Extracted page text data

============

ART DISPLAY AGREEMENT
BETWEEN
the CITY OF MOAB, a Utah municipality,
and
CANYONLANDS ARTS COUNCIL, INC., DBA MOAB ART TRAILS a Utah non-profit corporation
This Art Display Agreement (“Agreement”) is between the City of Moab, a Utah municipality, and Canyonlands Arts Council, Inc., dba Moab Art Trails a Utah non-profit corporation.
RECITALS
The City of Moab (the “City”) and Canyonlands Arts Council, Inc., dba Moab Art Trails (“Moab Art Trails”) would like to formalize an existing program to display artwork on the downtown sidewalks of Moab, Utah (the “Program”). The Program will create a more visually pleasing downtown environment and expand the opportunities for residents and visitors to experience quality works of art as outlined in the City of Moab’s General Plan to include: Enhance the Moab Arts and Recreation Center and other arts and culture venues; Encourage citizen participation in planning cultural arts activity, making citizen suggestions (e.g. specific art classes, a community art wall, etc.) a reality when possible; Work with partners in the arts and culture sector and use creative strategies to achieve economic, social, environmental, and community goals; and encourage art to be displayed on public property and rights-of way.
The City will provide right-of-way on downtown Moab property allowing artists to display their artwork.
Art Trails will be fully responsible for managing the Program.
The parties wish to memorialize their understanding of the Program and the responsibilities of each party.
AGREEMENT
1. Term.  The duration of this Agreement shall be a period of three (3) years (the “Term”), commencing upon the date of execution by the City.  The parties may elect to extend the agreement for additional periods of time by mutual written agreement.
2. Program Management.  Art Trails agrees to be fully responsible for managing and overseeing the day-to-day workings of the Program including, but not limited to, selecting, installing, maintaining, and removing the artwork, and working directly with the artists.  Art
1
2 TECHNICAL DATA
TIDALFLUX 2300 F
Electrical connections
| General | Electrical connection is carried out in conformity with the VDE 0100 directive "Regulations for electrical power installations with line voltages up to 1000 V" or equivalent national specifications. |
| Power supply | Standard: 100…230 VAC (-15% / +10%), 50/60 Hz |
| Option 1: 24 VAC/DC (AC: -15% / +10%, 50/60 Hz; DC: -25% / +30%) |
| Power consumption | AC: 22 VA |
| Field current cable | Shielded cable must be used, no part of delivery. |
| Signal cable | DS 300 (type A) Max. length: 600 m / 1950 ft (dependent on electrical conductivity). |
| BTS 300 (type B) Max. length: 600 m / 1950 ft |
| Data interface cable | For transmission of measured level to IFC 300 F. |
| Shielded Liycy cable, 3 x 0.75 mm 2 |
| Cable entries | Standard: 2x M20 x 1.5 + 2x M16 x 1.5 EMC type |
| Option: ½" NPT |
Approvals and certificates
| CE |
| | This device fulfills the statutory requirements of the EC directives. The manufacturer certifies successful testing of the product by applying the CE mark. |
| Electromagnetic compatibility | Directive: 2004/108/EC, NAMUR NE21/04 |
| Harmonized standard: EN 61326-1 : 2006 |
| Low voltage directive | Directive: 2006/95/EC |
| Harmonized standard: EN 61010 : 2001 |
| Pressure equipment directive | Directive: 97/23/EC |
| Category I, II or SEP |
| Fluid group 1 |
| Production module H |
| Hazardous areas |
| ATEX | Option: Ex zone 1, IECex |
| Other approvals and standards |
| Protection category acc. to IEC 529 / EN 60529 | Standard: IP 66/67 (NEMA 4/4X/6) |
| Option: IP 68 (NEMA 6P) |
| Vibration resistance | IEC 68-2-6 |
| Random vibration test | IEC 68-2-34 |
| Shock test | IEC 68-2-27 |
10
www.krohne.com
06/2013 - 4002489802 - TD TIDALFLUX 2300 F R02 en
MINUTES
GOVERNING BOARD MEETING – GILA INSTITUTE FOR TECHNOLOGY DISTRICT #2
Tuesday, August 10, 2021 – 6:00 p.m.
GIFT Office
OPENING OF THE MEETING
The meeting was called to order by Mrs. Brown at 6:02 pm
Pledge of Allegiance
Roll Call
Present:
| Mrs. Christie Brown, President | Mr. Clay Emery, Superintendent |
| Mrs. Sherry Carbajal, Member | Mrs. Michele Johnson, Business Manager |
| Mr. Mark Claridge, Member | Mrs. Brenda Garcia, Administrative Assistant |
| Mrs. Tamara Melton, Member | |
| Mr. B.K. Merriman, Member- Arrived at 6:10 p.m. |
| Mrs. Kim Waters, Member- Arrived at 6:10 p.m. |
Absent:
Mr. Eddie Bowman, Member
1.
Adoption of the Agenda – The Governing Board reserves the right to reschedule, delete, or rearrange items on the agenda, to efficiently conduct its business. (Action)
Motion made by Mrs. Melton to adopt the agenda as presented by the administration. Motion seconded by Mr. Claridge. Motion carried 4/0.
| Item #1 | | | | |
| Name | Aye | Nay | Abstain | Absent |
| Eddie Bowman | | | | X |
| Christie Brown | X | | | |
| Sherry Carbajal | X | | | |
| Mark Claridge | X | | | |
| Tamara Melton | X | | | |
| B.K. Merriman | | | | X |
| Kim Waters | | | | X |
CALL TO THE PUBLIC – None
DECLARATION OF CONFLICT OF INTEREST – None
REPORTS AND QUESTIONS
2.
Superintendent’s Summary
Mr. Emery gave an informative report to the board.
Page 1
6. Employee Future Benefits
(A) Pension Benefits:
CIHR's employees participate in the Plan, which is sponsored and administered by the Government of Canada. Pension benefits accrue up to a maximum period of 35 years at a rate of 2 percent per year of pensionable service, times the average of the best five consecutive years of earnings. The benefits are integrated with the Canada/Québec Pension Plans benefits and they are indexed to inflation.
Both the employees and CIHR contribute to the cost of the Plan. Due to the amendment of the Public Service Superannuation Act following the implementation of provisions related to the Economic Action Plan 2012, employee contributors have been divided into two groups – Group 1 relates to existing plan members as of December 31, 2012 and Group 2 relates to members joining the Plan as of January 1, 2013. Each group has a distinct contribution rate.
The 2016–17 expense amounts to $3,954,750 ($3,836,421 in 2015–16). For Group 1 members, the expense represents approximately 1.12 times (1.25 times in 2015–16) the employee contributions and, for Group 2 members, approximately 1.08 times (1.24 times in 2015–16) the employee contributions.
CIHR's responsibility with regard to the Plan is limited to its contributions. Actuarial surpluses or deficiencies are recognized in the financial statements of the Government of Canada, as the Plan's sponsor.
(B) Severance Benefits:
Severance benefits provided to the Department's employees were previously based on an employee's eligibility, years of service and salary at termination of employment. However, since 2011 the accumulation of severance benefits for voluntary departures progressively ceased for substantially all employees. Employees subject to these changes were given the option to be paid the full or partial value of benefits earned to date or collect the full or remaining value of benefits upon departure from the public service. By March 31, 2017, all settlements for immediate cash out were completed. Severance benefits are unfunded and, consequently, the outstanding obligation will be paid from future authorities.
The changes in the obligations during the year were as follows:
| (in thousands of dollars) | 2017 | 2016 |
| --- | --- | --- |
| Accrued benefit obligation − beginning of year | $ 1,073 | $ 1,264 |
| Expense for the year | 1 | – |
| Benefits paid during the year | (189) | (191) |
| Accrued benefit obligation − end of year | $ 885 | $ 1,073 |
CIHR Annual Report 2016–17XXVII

============

-- WHAT TO WORK ON --
Print every record exactly as written.

-- EXERCISE OUTPUT --
ART DISPLAY AGREEMENT
BETWEEN
the CITY OF MOAB, a Utah municipality,
and
CANYONLANDS ARTS COUNCIL, INC., DBA MOAB ART TRAILS a Utah non-profit corporation
This Art Display Agreement (“Agreement”) is between the City of Moab, a Utah municipality, and Canyonlands Arts Council, Inc., dba Moab Art Trails a Utah non-profit corporation.
RECITALS
The City of Moab (the “City”) and Canyonlands Arts Council, Inc., dba Moab Art Trails (“Moab Art Trails”) would like to formalize an existing program to display artwork on the downtown sidewalks of Moab, Utah (the “Program”). The Program will create a more visually pleasing downtown environment and expand the opportunities for residents and visitors to experience quality works of art as outlined in the City of Moab’s General Plan to include: Enhance the Moab Arts and Recreation Center and other arts and culture venues; Encourage citizen participation in planning cultural arts activity, making citizen suggestions (e.g. specific art classes, a community art wall, etc.) a reality when possible; Work with partners in the arts and culture sector and use creative strategies to achieve economic, social, environmental, and community goals; and encourage art to be displayed on public property and rights-of way.
The City will provide right-of-way on downtown Moab property allowing artists to display their artwork.
Art Trails will be fully responsible for managing the Program.
The parties wish to memorialize their understanding of the Program and the responsibilities of each party.
AGREEMENT
1. Term.  The duration of this Agreement shall be a period of three (3) years (the “Term”), commencing upon the date of execution by the City.  The parties may elect to extend the agreement for additional periods of time by mutual written agreement.
2. Program Management.  Art Trails agrees to be fully responsible for managing and overseeing the day-to-day workings of the Program including, but not limited to, selecting, installing, maintaining, and removing the artwork, and working directly with the artists.  Art
1
2 TECHNICAL DATA
TIDALFLUX 2300 F
Electrical connections
| General | Electrical connection is carried out in conformity with the VDE 0100 directive "Regulations for electrical power installations with line voltages up to 1000 V" or equivalent national specifications. |
| Power supply | Standard: 100…230 VAC (-15% / +10%), 50/60 Hz |
| Option 1: 24 VAC/DC (AC: -15% / +10%, 50/60 Hz; DC: -25% / +30%) |
| Power consumption | AC: 22 VA |
| Field current cable | Shielded cable must be used, no part of delivery. |
| Signal cable | DS 300 (type A) Max. length: 600 m / 1950 ft (dependent on electrical conductivity). |
| BTS 300 (type B) Max. length: 600 m / 1950 ft |
| Data interface cable | For transmission of measured level to IFC 300 F. |
| Shielded Liycy cable, 3 x 0.75 mm 2 |
| Cable entries | Standard: 2x M20 x 1.5 + 2x M16 x 1.5 EMC type |
| Option: ½" NPT |
Approvals and certificates
| CE |
| | This device fulfills the statutory requirements of the EC directives. The manufacturer certifies successful testing of the product by applying the CE mark. |
| Electromagnetic compatibility | Directive: 2004/108/EC, NAMUR NE21/04 |
| Harmonized standard: EN 61326-1 : 2006 |
| Low voltage directive | Directive: 2006/95/EC |
| Harmonized standard: EN 61010 : 2001 |
| Pressure equipment directive | Directive: 97/23/EC |
| Category I, II or SEP |
| Fluid group 1 |
| Production module H |
| Hazardous areas |
| ATEX | Option: Ex zone 1, IECex |
| Other approvals and standards |
| Protection category acc. to IEC 529 / EN 60529 | Standard: IP 66/67 (NEMA 4/4X/6) |
| Option: IP 68 (NEMA 6P) |
| Vibration resistance | IEC 68-2-6 |
| Random vibration test | IEC 68-2-34 |
| Shock test | IEC 68-2-27 |
10
www.krohne.com
06/2013 - 4002489802 - TD TIDALFLUX 2300 F R02 en
MINUTES
GOVERNING BOARD MEETING – GILA INSTITUTE FOR TECHNOLOGY DISTRICT #2
Tuesday, August 10, 2021 – 6:00 p.m.
GIFT Office
OPENING OF THE MEETING
The meeting was called to order by Mrs. Brown at 6:02 pm
Pledge of Allegiance
Roll Call
Present:
| Mrs. Christie Brown, President | Mr. Clay Emery, Superintendent |
| Mrs. Sherry Carbajal, Member | Mrs. Michele Johnson, Business Manager |
| Mr. Mark Claridge, Member | Mrs. Brenda Garcia, Administrative Assistant |
| Mrs. Tamara Melton, Member | |
| Mr. B.K. Merriman, Member- Arrived at 6:10 p.m. |
| Mrs. Kim Waters, Member- Arrived at 6:10 p.m. |
Absent:
Mr. Eddie Bowman, Member
1.
Adoption of the Agenda – The Governing Board reserves the right to reschedule, delete, or rearrange items on the agenda, to efficiently conduct its business. (Action)
Motion made by Mrs. Melton to adopt the agenda as presented by the administration. Motion seconded by Mr. Claridge. Motion carried 4/0.
| Item #1 | | | | |
| Name | Aye | Nay | Abstain | Absent |
| Eddie Bowman | | | | X |
| Christie Brown | X | | | |
| Sherry Carbajal | X | | | |
| Mark Claridge | X | | | |
| Tamara Melton | X | | | |
| B.K. Merriman | | | | X |
| Kim Waters | | | | X |
CALL TO THE PUBLIC – None
DECLARATION OF CONFLICT OF INTEREST – None
REPORTS AND QUESTIONS
2.
Superintendent’s Summary
Mr. Emery gave an informative report to the board.
Page 1
6. Employee Future Benefits
(A) Pension Benefits:
CIHR's employees participate in the Plan, which is sponsored and administered by the Government of Canada. Pension benefits accrue up to a maximum period of 35 years at a rate of 2 percent per year of pensionable service, times the average of the best five consecutive years of earnings. The benefits are integrated with the Canada/Québec Pension Plans benefits and they are indexed to inflation.
Both the employees and CIHR contribute to the cost of the Plan. Due to the amendment of the Public Service Superannuation Act following the implementation of provisions related to the Economic Action Plan 2012, employee contributors have been divided into two groups – Group 1 relates to existing plan members as of December 31, 2012 and Group 2 relates to members joining the Plan as of January 1, 2013. Each group has a distinct contribution rate.
The 2016–17 expense amounts to $3,954,750 ($3,836,421 in 2015–16). For Group 1 members, the expense represents approximately 1.12 times (1.25 times in 2015–16) the employee contributions and, for Group 2 members, approximately 1.08 times (1.24 times in 2015–16) the employee contributions.
CIHR's responsibility with regard to the Plan is limited to its contributions. Actuarial surpluses or deficiencies are recognized in the financial statements of the Government of Canada, as the Plan's sponsor.
(B) Severance Benefits:
Severance benefits provided to the Department's employees were previously based on an employee's eligibility, years of service and salary at termination of employment. However, since 2011 the accumulation of severance benefits for voluntary departures progressively ceased for substantially all employees. Employees subject to these changes were given the option to be paid the full or partial value of benefits earned to date or collect the full or remaining value of benefits upon departure from the public service. By March 31, 2017, all settlements for immediate cash out were completed. Severance benefits are unfunded and, consequently, the outstanding obligation will be paid from future authorities.
The changes in the obligations during the year were as follows:
| (in thousands of dollars) | 2017 | 2016 |
| --- | --- | --- |
| Accrued benefit obligation − beginning of year | $ 1,073 | $ 1,264 |
| Expense for the year | 1 | – |
| Benefits paid during the year | (189) | (191) |
| Accrued benefit obligation − end of year | $ 885 | $ 1,073 |
CIHR Annual Report 2016–17XXVII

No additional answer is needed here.